Treatment of Septic Shock in Cats

Treatment of septic shock is urgent as this is a life threatening condition. Hospitalization will be required and supportive therapy for treatment of shock will begin immediately. Intravenous therapy will be administered to increase blood pressure and medication to ensure adequate blood flow to vital organs will be administered. Oxygen will also be administered to your cat to increase oxygenation to tissues and organs. Antibiotic therapy will be started immediately. The type of antibiotic will be tailored to the type of bacterial infection and location, if possible. If this information is not available antibiotics treatment will be initiated and when test results are available the antibiotic treatment customized if necessary to the bacterial infection identified. Vasopressor drugs to constrict dilated blood vessels and improve blood pressure may be administered. Surgery to drain an abscess or remove dead, infected tissue may be required. Blood transfusion will be administered as needed. Septic shock is an urgent life-threatening condition and prognosis is guarded in spite of treatment fatality is a real possibility.

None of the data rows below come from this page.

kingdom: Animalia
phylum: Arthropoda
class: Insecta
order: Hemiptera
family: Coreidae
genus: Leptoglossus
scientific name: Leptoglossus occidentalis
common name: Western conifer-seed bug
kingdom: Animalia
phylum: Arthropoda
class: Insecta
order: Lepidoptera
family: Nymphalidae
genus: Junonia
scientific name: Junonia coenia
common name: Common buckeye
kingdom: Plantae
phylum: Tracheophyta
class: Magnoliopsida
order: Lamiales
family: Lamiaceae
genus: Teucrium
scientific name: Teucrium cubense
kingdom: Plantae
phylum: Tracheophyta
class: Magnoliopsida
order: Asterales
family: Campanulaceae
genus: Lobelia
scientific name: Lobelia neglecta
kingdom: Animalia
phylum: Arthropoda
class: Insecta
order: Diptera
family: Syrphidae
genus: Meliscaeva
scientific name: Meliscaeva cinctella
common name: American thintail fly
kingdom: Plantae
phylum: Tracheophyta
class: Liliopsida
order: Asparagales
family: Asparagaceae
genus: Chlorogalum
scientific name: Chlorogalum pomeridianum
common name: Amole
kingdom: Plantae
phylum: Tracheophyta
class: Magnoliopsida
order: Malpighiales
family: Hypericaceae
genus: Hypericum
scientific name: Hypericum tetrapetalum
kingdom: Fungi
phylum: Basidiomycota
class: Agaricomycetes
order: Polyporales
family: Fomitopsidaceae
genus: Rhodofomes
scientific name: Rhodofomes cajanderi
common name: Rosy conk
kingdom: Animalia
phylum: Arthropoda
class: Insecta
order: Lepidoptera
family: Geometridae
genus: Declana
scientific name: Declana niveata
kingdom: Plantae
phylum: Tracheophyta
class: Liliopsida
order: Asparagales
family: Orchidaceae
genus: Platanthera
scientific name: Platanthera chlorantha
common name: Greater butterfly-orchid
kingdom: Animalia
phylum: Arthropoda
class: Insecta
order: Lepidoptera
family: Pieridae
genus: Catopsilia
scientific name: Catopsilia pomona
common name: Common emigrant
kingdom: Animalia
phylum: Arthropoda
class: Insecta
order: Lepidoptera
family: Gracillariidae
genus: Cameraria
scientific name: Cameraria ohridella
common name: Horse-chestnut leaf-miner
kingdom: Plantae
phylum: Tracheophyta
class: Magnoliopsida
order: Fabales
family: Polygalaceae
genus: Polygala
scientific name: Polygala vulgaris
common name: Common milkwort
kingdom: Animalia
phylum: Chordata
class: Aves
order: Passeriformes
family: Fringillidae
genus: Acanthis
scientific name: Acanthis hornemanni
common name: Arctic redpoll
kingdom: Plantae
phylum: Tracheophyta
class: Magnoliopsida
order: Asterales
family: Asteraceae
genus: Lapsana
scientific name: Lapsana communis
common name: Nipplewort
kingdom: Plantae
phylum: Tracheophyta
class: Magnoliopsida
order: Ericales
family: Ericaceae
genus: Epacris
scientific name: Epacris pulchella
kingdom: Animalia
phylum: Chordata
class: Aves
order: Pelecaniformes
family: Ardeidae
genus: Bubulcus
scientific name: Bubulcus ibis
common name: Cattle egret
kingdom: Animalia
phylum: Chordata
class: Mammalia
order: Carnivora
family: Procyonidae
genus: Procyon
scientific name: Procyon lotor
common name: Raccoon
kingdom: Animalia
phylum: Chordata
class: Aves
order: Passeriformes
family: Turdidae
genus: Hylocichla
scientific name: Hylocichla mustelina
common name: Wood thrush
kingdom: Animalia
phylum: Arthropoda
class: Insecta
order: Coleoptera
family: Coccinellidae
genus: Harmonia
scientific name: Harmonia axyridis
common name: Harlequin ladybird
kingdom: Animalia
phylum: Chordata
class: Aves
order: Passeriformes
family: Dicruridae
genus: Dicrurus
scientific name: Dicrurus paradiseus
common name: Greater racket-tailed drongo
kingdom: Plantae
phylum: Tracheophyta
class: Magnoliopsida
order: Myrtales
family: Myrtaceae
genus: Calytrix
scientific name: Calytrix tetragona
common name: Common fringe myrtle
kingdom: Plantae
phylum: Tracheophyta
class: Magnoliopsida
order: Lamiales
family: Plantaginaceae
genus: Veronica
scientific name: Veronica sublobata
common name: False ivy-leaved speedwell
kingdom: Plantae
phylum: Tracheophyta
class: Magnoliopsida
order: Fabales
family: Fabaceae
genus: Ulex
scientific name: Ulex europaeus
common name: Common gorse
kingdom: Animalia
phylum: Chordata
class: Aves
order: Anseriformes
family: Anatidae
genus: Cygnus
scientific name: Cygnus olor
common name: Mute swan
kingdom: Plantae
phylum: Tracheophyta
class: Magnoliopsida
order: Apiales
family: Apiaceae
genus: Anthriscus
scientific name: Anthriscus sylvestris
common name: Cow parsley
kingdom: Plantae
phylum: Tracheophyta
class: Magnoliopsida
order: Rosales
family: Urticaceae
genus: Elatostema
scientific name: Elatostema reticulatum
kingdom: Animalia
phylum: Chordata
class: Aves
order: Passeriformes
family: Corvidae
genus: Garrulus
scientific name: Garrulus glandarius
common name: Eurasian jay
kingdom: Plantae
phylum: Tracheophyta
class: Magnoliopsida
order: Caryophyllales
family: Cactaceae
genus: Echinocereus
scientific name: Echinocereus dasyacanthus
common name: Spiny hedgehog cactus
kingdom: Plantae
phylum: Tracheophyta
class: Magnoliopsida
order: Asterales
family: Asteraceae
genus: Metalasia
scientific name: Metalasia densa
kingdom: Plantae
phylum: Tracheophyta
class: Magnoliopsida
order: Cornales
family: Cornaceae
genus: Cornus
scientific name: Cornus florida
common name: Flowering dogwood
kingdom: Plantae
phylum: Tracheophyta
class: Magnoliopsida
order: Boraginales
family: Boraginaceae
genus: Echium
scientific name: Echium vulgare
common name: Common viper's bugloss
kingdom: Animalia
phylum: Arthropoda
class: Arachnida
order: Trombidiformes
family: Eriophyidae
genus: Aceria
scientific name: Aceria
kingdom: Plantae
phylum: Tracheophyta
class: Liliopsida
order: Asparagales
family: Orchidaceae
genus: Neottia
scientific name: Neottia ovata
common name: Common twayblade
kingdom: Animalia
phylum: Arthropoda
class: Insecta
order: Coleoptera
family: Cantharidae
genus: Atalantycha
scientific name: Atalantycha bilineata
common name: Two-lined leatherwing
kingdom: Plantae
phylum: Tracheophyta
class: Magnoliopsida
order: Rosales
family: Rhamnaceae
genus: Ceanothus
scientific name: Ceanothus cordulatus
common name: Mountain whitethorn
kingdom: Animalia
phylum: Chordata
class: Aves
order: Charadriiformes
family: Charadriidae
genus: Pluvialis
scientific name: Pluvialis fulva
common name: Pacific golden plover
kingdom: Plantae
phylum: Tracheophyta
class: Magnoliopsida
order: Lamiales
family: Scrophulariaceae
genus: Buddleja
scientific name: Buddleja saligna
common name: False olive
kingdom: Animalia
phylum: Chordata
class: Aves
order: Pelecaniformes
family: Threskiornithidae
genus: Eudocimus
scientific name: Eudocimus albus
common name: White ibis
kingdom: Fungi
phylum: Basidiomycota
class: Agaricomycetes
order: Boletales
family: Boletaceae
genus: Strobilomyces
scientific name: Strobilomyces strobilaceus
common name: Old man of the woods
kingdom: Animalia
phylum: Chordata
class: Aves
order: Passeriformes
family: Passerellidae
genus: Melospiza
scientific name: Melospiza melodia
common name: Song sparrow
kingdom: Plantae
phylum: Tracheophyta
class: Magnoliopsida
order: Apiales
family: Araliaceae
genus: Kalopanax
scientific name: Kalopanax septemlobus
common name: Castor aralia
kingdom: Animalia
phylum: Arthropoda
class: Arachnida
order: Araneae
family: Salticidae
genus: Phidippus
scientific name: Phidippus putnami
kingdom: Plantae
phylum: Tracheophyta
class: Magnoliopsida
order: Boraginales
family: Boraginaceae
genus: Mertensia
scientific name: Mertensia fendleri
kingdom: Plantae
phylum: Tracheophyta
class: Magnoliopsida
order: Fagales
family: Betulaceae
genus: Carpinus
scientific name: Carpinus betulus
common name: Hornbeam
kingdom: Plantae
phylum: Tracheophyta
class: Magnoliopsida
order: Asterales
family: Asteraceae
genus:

Recovery of Septic Shock in Cats

Prognosis and recovery of septic shock depends on the successful treatment of the underlying cause. Extensive follow-up intravenous therapy and specialized diet to ensure return to correct blood chemistry will be needed. Additional treatment for respiratory, heart, and organ damage that may have occurred may be required. Tests to check blood chemistry and urine and organ functioning will be performed until system functioning returns to normal. Depending on the procedures required during treatment, pain management may also be necessary.